Detention Beyond ICE
Detention is discussed in this story through the lens of Immigration and Customs Enforcement’s detention network. As the story notes, the daily average of ICE detention stands at 52,000 as of September 10 (it actually peaked just over 55,000 in late July). This is, as noted, the largest detention system in the world.
In addition to ICE detention, however, there is detention conducted by the Customs and Border Protection - which reached a 16,000 daily average in June this year. Though CBP detention is supposed to be short term (typically days, not weeks) it is among the worst conditions one might experience. The pictures of kids shivering under silver blankets is CBP detention (see above). The photos of families fenced in under a bridge in El Paso is CBP detention. The story that broke in June about kids walking around in dirty diapers, in overcrowded conditions and given horrible food. That was CBP detention. People are supposed to only be held for 3 days before either release or transfer to another agency by Border Patrol. In June people were being held for over three weeks. As the number of people coming across the border has declined in recent months, so has CBP detention, but they still hold thousands every day, making sure their first stop is the “ice box.” It is no surprise, or should not be, that CBP has recorded its first deaths in detention in over a decade, all within the last year.
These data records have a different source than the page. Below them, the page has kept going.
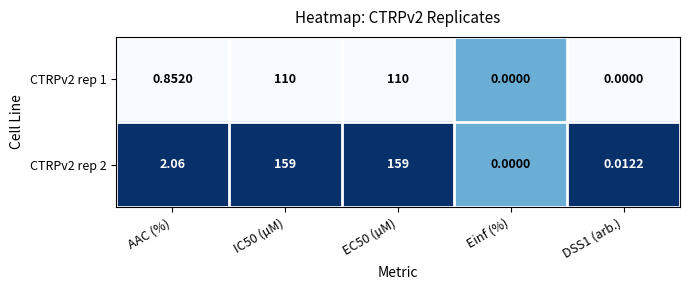

Which series has the widest spread of values?

CTRPv2 rep 2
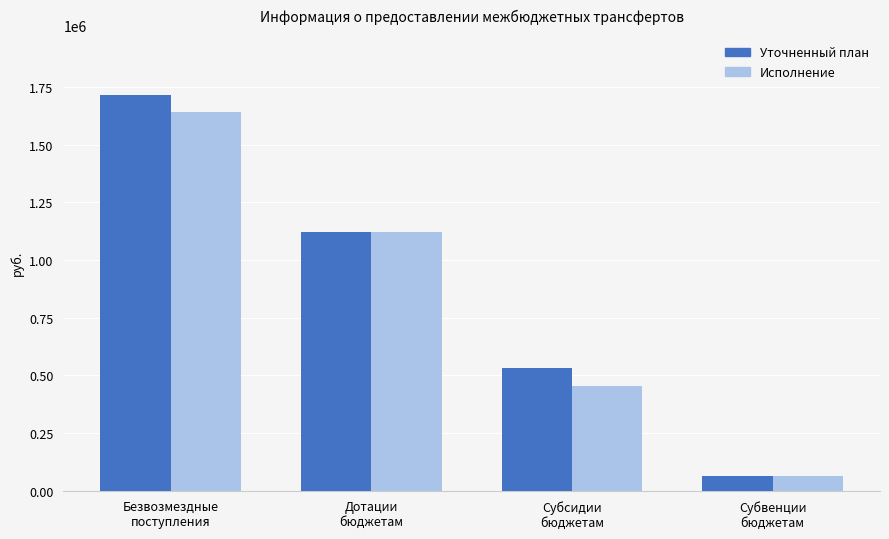

Reading left to right, extract all data points from this chart.

Уточненный план: Безвозмездные
поступления=1717731.8	Дотации
бюджетам=1122996.0	Субсидии
бюджетам=529735.8	Субвенции
бюджетам=65000.0
Исполнение: Безвозмездные
поступления=1641942.2	Дотации
бюджетам=1122996.0	Субсидии
бюджетам=453946.2	Субвенции
бюджетам=65000.0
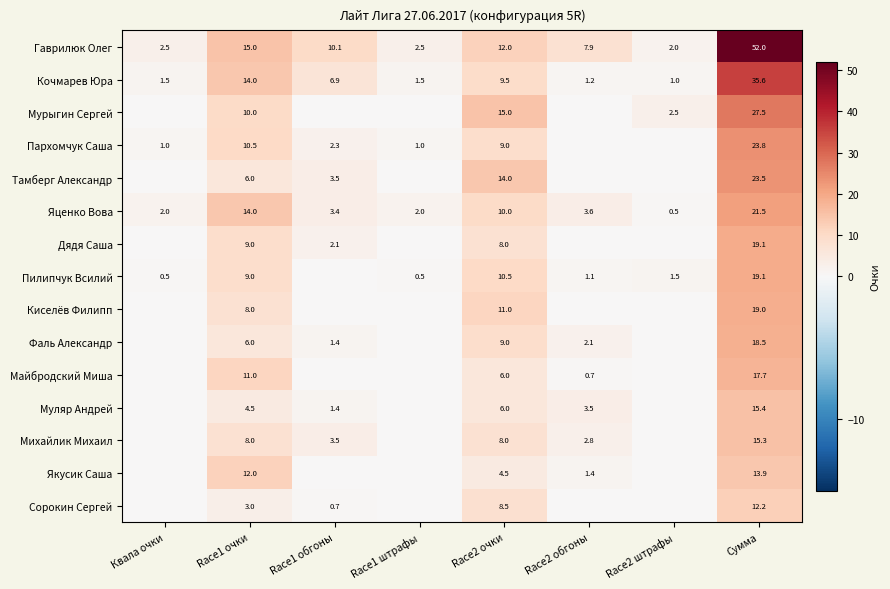

How many series are shown in this chart?

15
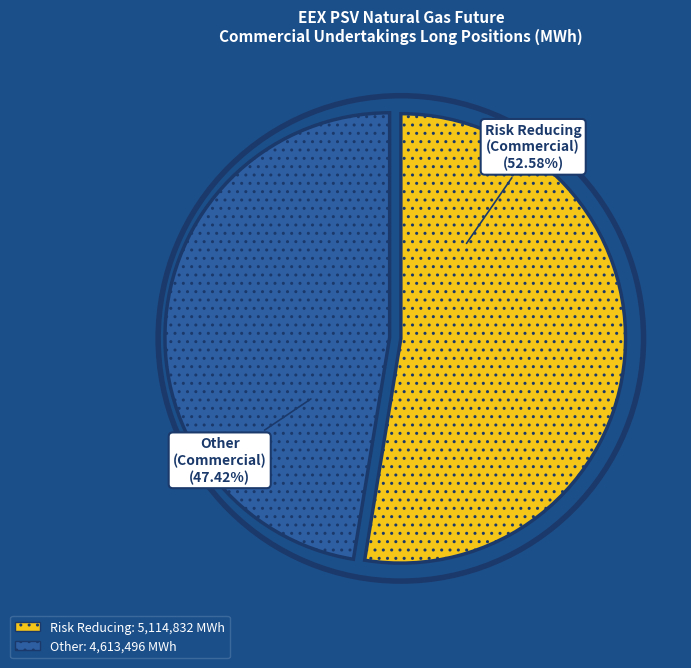

Count the number of slices in the pie.

2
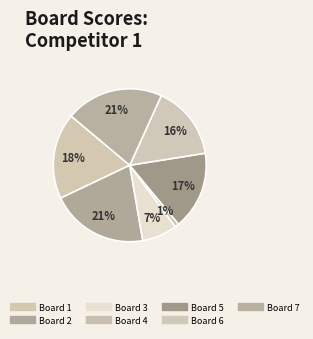

How many segments does this pie chart have?

7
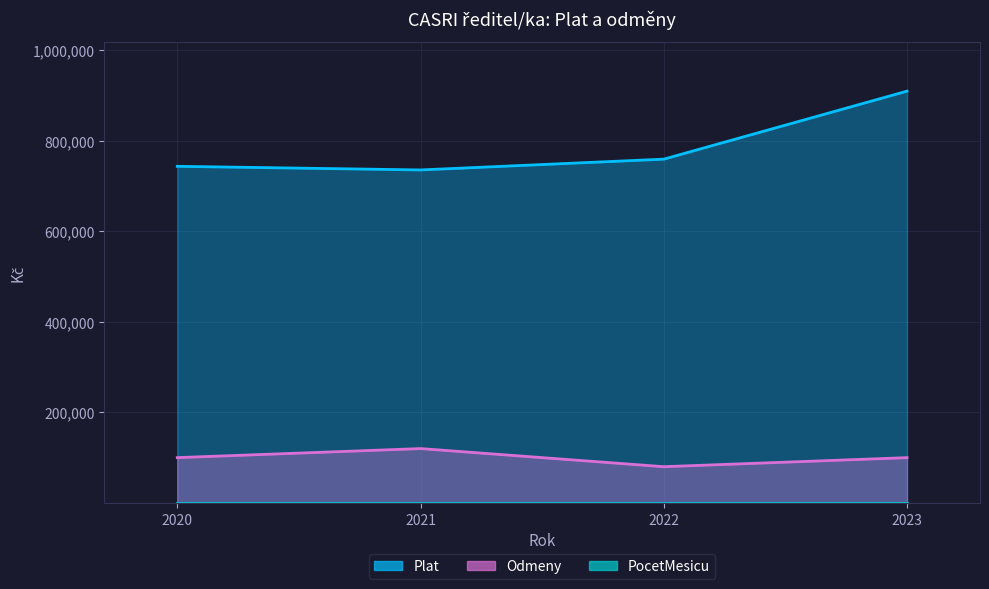

The Plat series shows 735121 at 2021. True or false?

True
As the documentary notes, children who are unaccompanied, or become “unaccompanied” through family separation, are handed over to the Department of Health and Human Services’ Office of Refugee Resettlement (ORR). ORR was holding 7,000 children at the end of August - down from close to 14,000 in December. ORR detention facilities run the gamut from small “non-profit” shelters to massive tent cities built on military bases that hold over a thousand kids at a time, like the “temporary" shelter in Homestead, Florida. ORR facilities are supposed to be licensed by the states they are located in to care for children, but this state oversight has been uneven. Texas, for example, has failed to shutter a facility order closed by a federal court last year for administering psychotropic drugs to immigrant children.
The United States Marshals Service detained 12,000 immigrants a day last year while they awaited prosecution for irregular entry or re-entry. USMS does not have its own detention facilities, and so these detainees are held in local jails and/or federal prisons.
Finally, there are over 10,000 immigrants in federal prison on any given day, serving time for irregular entry or re-entry. Some of these immigrants are held in special “Foreign-only” prisons, all run by private contractors, which are part of the Federal prison system.
USMS and BOP detention and incarceration is the result of criminal penalties introduced that target migration across the border with Mexico specifically. It is completely unnecessary in light of the massive civil enforcement system already in place. Most Democratic presidential candidates support ending criminal prosecution of irregular entry (a misdemeanor). Biden and O’Rourke are the exceptions.
So, the total number of immigrants detained in this country on any day is currently between 85 and 90,000 and was well over 100,000 in the spring.
Also worth mentioning, the other 100,000 people in virtual detention every day, as they live with ankle monitors.
Finally, as these overall numbers have come down slightly in recent months, one reason is that the United States is now requiring close to 40,000 people to wait in Mexico before they can see an immigration judge to hear their asylum case.